**Data supplied:**
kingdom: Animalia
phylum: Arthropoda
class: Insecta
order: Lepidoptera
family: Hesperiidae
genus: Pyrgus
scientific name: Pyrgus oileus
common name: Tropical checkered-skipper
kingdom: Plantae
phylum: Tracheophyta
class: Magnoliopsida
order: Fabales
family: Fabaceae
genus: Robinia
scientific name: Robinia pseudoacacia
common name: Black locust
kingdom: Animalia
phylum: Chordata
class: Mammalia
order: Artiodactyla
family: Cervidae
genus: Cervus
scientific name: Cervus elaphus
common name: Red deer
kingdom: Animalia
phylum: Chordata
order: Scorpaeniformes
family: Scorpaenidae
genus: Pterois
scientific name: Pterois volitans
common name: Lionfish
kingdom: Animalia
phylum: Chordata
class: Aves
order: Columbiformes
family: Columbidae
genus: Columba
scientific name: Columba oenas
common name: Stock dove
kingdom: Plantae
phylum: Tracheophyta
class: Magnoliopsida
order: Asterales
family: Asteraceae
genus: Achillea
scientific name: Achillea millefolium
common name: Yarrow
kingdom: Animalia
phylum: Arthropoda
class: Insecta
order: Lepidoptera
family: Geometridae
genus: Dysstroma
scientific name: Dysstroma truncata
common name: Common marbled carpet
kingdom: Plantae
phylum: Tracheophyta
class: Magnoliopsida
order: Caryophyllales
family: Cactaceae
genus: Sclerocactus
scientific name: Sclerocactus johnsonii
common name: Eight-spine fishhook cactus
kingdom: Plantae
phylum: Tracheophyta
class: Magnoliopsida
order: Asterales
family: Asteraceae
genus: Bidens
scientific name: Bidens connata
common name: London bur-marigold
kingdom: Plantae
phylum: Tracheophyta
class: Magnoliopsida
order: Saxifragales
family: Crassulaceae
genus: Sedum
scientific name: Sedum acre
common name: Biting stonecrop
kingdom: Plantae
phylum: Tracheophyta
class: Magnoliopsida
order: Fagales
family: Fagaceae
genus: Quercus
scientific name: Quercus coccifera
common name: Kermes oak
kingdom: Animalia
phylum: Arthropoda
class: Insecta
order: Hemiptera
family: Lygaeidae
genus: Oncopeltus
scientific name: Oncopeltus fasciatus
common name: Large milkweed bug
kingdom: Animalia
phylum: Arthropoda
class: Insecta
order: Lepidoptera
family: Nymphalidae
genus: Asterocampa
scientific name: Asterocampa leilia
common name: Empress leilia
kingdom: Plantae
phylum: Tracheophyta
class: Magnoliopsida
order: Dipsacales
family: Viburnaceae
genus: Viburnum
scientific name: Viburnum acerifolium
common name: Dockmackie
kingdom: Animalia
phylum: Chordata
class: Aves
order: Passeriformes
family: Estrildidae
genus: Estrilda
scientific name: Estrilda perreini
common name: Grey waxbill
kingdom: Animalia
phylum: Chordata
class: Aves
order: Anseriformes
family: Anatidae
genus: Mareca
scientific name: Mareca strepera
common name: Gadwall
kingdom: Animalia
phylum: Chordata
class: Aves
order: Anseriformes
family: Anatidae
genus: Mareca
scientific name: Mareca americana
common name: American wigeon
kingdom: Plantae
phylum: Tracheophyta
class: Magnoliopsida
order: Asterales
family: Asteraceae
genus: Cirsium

**Request:**
Give the lines again from the first one through the line with "order: Dipsacales", changing "scientific name" to "binomial name" wherever it appears and leaving everything else unchanged.

**Expected answer:**
kingdom: Animalia
phylum: Arthropoda
class: Insecta
order: Lepidoptera
family: Hesperiidae
genus: Pyrgus
binomial name: Pyrgus oileus
common name: Tropical checkered-skipper
kingdom: Plantae
phylum: Tracheophyta
class: Magnoliopsida
order: Fabales
family: Fabaceae
genus: Robinia
binomial name: Robinia pseudoacacia
common name: Black locust
kingdom: Animalia
phylum: Chordata
class: Mammalia
order: Artiodactyla
family: Cervidae
genus: Cervus
binomial name: Cervus elaphus
common name: Red deer
kingdom: Animalia
phylum: Chordata
order: Scorpaeniformes
family: Scorpaenidae
genus: Pterois
binomial name: Pterois volitans
common name: Lionfish
kingdom: Animalia
phylum: Chordata
class: Aves
order: Columbiformes
family: Columbidae
genus: Columba
binomial name: Columba oenas
common name: Stock dove
kingdom: Plantae
phylum: Tracheophyta
class: Magnoliopsida
order: Asterales
family: Asteraceae
genus: Achillea
binomial name: Achillea millefolium
common name: Yarrow
kingdom: Animalia
phylum: Arthropoda
class: Insecta
order: Lepidoptera
family: Geometridae
genus: Dysstroma
binomial name: Dysstroma truncata
common name: Common marbled carpet
kingdom: Plantae
phylum: Tracheophyta
class: Magnoliopsida
order: Caryophyllales
family: Cactaceae
genus: Sclerocactus
binomial name: Sclerocactus johnsonii
common name: Eight-spine fishhook cactus
kingdom: Plantae
phylum: Tracheophyta
class: Magnoliopsida
order: Asterales
family: Asteraceae
genus: Bidens
binomial name: Bidens connata
common name: London bur-marigold
kingdom: Plantae
phylum: Tracheophyta
class: Magnoliopsida
order: Saxifragales
family: Crassulaceae
genus: Sedum
binomial name: Sedum acre
common name: Biting stonecrop
kingdom: Plantae
phylum: Tracheophyta
class: Magnoliopsida
order: Fagales
family: Fagaceae
genus: Quercus
binomial name: Quercus coccifera
common name: Kermes oak
kingdom: Animalia
phylum: Arthropoda
class: Insecta
order: Hemiptera
family: Lygaeidae
genus: Oncopeltus
binomial name: Oncopeltus fasciatus
common name: Large milkweed bug
kingdom: Animalia
phylum: Arthropoda
class: Insecta
order: Lepidoptera
family: Nymphalidae
genus: Asterocampa
binomial name: Asterocampa leilia
common name: Empress leilia
kingdom: Plantae
phylum: Tracheophyta
class: Magnoliopsida
order: Dipsacales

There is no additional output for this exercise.